#### Directions for this task
Which lines in the items below contain the word "الحصار"? List each of those lines in full.

---*---

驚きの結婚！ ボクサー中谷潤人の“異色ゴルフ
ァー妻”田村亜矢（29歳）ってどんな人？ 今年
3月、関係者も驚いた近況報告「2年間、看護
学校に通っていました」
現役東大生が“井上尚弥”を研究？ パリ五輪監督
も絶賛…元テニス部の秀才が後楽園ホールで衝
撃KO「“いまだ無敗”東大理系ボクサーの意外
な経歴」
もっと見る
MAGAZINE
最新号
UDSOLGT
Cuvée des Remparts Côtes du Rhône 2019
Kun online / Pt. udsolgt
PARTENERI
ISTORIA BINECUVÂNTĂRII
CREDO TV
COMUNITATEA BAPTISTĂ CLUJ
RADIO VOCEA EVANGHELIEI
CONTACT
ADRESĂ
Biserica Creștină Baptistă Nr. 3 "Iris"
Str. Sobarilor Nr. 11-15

---*---

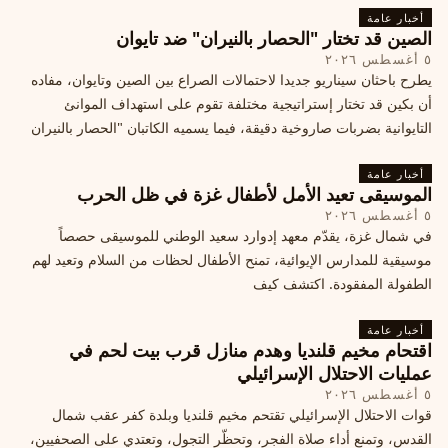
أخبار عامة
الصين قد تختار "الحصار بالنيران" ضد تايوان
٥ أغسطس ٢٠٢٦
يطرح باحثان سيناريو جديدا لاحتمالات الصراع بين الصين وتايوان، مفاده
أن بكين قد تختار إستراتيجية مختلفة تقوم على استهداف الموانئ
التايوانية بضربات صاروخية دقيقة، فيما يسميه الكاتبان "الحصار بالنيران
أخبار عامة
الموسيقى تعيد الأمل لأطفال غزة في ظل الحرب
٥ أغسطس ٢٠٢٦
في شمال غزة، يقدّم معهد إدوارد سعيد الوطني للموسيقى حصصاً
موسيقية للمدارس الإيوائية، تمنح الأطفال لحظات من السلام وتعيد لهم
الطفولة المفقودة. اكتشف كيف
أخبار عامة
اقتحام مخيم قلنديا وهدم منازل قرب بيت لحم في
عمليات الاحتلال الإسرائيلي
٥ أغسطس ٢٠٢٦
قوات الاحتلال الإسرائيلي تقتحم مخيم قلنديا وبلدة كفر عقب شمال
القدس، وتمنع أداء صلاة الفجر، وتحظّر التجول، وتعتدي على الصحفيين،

---*---

#### Task answer
الصين قد تختار "الحصار بالنيران" ضد تايوان
التايوانية بضربات صاروخية دقيقة، فيما يسميه الكاتبان "الحصار بالنيران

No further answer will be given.